* _Given passage_
The New Diabetes Drug Canagliflozin (INVOKANA)

The FDA has approved a new type of drug to treat type 2 diabetes, but patients should not use the drug because it poses serious risks that outweigh its benefits.

Canagliflozin (INVOKANA) is the first member of a new family of diabetes drugs that was approved by the Food and Drug Administration (FDA) on March 29, 2013.[1] The drug, marketed in the U.S. by Janssen Pharmaceuticals Inc., is approved for use in conjunction with diet and exercise to lower blood glucose levels in patients with type 2, or non-insulin-dependent, diabetes, which is the most common type of diabetes in older Americans.[2]

The fact that a treatment is newer does not mean it is better. Canagliflozin has not been shown to offer any unique clinical benefits in comparison to several older, safer diabetes drugs. Yet it does pose serious risks that outweigh any of its benefits. Therefore, this drug is categorized as Do Not Use.

How does it work?

* _Data section_

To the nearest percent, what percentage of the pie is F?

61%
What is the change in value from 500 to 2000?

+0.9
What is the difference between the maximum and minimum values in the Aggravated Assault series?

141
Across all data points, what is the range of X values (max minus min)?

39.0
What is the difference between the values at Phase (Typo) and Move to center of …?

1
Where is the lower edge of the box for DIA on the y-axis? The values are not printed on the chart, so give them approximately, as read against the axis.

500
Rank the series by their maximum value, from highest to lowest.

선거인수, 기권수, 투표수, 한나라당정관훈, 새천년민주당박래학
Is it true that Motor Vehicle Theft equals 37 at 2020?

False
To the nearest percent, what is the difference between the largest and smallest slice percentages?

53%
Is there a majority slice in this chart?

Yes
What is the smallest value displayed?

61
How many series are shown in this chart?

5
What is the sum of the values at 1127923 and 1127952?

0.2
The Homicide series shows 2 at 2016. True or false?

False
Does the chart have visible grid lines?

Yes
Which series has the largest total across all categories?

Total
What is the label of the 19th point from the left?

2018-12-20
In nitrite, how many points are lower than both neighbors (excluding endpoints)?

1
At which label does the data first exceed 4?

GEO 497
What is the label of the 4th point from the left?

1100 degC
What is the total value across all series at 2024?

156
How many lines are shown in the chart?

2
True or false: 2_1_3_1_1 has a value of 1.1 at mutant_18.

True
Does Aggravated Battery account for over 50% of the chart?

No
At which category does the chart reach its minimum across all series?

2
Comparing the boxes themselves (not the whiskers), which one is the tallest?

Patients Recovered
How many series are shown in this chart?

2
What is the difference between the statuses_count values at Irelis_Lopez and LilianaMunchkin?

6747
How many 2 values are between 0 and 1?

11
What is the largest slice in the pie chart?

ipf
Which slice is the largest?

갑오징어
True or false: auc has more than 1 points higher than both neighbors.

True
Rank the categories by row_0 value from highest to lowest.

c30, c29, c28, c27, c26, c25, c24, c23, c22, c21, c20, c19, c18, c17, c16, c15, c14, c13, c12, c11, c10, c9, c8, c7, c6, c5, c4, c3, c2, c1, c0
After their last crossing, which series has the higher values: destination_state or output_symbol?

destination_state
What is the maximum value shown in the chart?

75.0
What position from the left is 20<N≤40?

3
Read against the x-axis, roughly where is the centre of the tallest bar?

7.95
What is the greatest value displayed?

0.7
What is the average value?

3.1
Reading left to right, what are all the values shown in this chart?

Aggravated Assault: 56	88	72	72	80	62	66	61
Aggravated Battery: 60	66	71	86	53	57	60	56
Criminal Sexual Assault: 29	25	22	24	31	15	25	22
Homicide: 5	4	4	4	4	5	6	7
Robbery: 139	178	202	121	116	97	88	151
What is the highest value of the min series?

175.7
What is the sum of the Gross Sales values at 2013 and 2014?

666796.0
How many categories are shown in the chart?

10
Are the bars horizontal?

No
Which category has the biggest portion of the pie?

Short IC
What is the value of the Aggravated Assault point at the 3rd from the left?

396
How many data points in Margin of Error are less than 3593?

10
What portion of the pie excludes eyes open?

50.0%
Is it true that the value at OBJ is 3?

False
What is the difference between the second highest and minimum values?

* _Required work_
(1) For each statement about the canagliflozin article, answer yes or no depending on whether it agrees with the text, and quote the deciding words. (a) Canagliflozin was approved by the FDA on March 29, 2013. (b) The drug is approved for use on its own, without diet and exercise. (c) Canagliflozin has been shown to offer unique clinical benefits over older diabetes drugs.
(2) Write the next part of the canagliflozin article, beginning under its final heading.
The records are taken from a different source.

* _Responses to the exercise_
(1)
(a) Yes: "approved by the Food and Drug Administration (FDA) on March 29, 2013"
(b) No: "approved for use in conjunction with diet and exercise"
(c) No: "has not been shown to offer any unique clinical benefits in comparison to several older, safer diabetes drugs"

(2)
Canagliflozin is known as a sodium-glucose transporter 2 (SGLT2) inhibitor.[3] SGLT2 inhibitors lower blood sugar levels through a unique mechanism by causing glucose to be excreted by the kidneys into the urine and removed from the body.[4]

When blood passes through the kidneys, toxic waste products are removed, but so are substances such as glucose and sodium that are essential for life.

One vitally important function of the kidneys is reabsorbing those substances that are not waste products so they are not lost in the urine. Naturally occurring SGLT2s in the kidneys are responsible for reclaiming most of the filtered glucose and returning it to the blood. By blocking the function of these transporters, canagliflozin (a SGLT2 inhibitor) prevents some filtered glucose from being reabsorbed by the kidneys, resulting in urinary losses of glucose. As discussed below, many of the important adverse effects of canagliflozin are a direct result of the drug’s effects on glucose reabsorption by the kidneys.

Limited evidence of benefit

Like many other drugs recently approved for treating type 2 diabetes, canagliflozin was approved based solely on its effects on a so-called surrogate marker — levels of hemoglobin A1c or glycosylated hemoglobin in the blood — rather than any evidence of improvement in clinically meaningful outcomes, such as more patients surviving or fewer patients experiencing cardiovascular disease or other diabetic complications.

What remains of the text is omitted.